The Cyclocross Bike

The Pumpkinvine Trail was expanding.

For those who don't know it, and I'll write a proper love letter to the Pumpkinvine another time because it deserves one, it's a rails-to-trails project that follows an old train route from Goshen to Middlebury and back. 26.3 miles. Some called it a highway for the Amish, and that's not wrong. It's one of the best pieces of riding infrastructure in Indiana and I put somewhere north of 4,000 miles on it over the years.

But at that time they were still expanding, and a lot of the newer sections were gravel and cinder rather than paved. The Cannondale crit frame was not built for that. I was getting pinch flats constantly, the narrow tires and the trail surface fighting each other every ride.

I needed wider tires. I needed a different bike.

Family Bicycle

Family Bicycle in Elkhart was owned by a couple who both rode to work every day. Rain or shine. The kind of people who don't own a car the way other people don't own a horse, not as a statement, just as a fact of their lives.

The owner, Mark I think, reminded me of Yehuda Moon. If you know the comic strip, you know exactly what I mean. If you don't, go find it. A bike commuter philosopher who just rides, quietly and without drama, through whatever the world throws at him. That was Mark.

I found the cyclocross bike there. A Cannondale, black, with tires wide enough to handle gravel without complaint. Around $900, which at the time felt like a significant sum.

The Gym Rationalization

My girlfriend at the time, now my wife, though she has a strong aversion to being called my "current wife" so let's just say my wife, went to the gym regularly. A hundred dollars a month for the membership.
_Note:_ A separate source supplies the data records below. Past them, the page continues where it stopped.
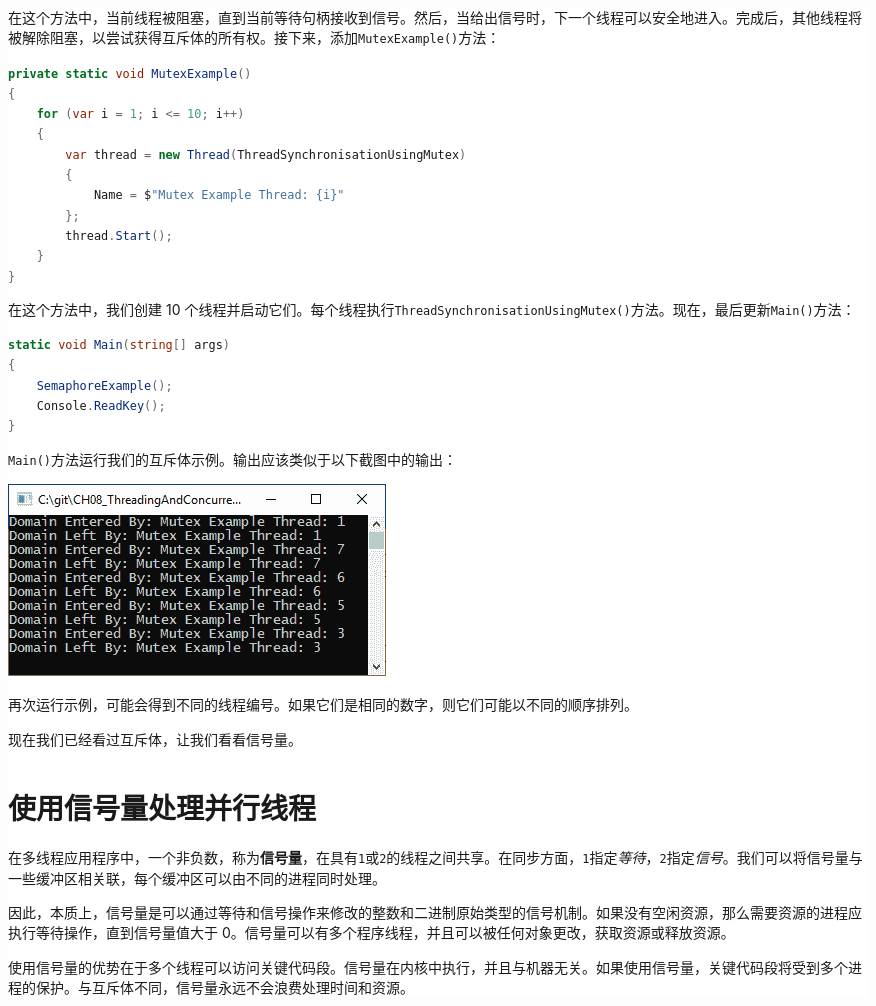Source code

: 在这个方法中，当前线程被阻塞，直到当前等待句柄接收到信号。然后，当给出信号时，下一个线程可以安全地进入。完成后，其他线程将被解除阻塞，以尝试获得互斥体的所有权。接下来，添加`MutexExample()`方法：

```cs
private static void MutexExample()
{
    for (var i = 1; i <= 10; i++)
    {
        var thread = new Thread(ThreadSynchronisationUsingMutex)
        {
            Name = $"Mutex Example Thread: {i}"
        };
        thread.Start();
    }
}
```

在这个方法中，我们创建 10 个线程并启动它们。每个线程执行`ThreadSynchronisationUsingMutex()`方法。现在，最后更新`Main()`方法：

```cs
static void Main(string[] args)
{
    SemaphoreExample();
    Console.ReadKey();
}
```

`Main()`方法运行我们的互斥体示例。输出应该类似于以下截图中的输出：

![](img/cb8cc4bd-8486-4e2d-b085-c4d9f0915b5b.png)

再次运行示例，可能会得到不同的线程编号。如果它们是相同的数字，则它们可能以不同的顺序排列。

现在我们已经看过互斥体，让我们看看信号量。

# 使用信号量处理并行线程

在多线程应用程序中，一个非负数，称为**信号量**，在具有`1`或`2`的线程之间共享。在同步方面，`1`指定*等待*，`2`指定*信号*。我们可以将信号量与一些缓冲区相关联，每个缓冲区可以由不同的进程同时处理。

因此，本质上，信号量是可以通过等待和信号操作来修改的整数和二进制原始类型的信号机制。如果没有空闲资源，那么需要资源的进程应执行等待操作，直到信号量值大于 0。信号量可以有多个程序线程，并且可以被任何对象更改，获取资源或释放资源。

使用信号量的优势在于多个线程可以访问关键代码段。信号量在内核中执行，并且与机器无关。如果使用信号量，关键代码段将受到多个进程的保护。与互斥体不同，信号量永远不会浪费处理时间和资源。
When I hesitated over the bike she looked at me and said: this is your gym. This is all you need to keep yourself healthy.

She was right. In that context $900 was nothing. I bought the bike.

4,662 Miles

Cyclist selfie at mile 76 of a century ride in the pouring rain, Indiana

I just looked it up. That's the exact number.

The cyclocross bike had more rolling resistance than the crit frame, that's just physics with wider tires on pavement, but it felt more sure-footed on the mixed surfaces and the punctures stopped happening. That was worth everything.

I rode 200-300 miles a week. I was eating strictly vegan at the time, and yes, I know the joke. How can you tell if someone is vegan? They will tell you. I told everyone. I was insufferable about it and I was in the best shape of my life and I stand by both of those things.

I rode my first metric century on that bike. Then my first imperial century. Both of them in my 50s. Both of them on Indiana roads and trails I knew by heart.

My wife had a work friend whose husband was a cyclist too. The four of us did a lot of touring together for a few summers, weekend rides, longer routes, the kind of riding that is less about performance and more about moving through the world together at the right speed to actually see it.

He took his own life a few years ago.

It brought that chapter to a halt in a way that's hard to explain. Some rides end because you get tired. Some end because life changes around you. And some end because the world is suddenly missing someone who was part of why the riding felt the way it did.

The Kid Going to Phoenix

Eventually I sold the cyclocross bike. A young guy, college age, full of energy and purpose, was planning to ride from Chicago to Phoenix for Parkinson's disease research with three friends.

He seemed like a good kid. The kind of good that's uncomplicated and genuine.

I kept throwing things in. A bottle cage. A pump. The rack I had originally intended to keep, but it was specific to the bike, designed for it, and he was going to need it. The panniers too.

I try to be the seller I want to encounter as a buyer. You know when you've found one of those sellers. I hope he felt that way about me.

4,662 miles. One kid riding to Phoenix. Both in their own way felt like the right ending for that bike.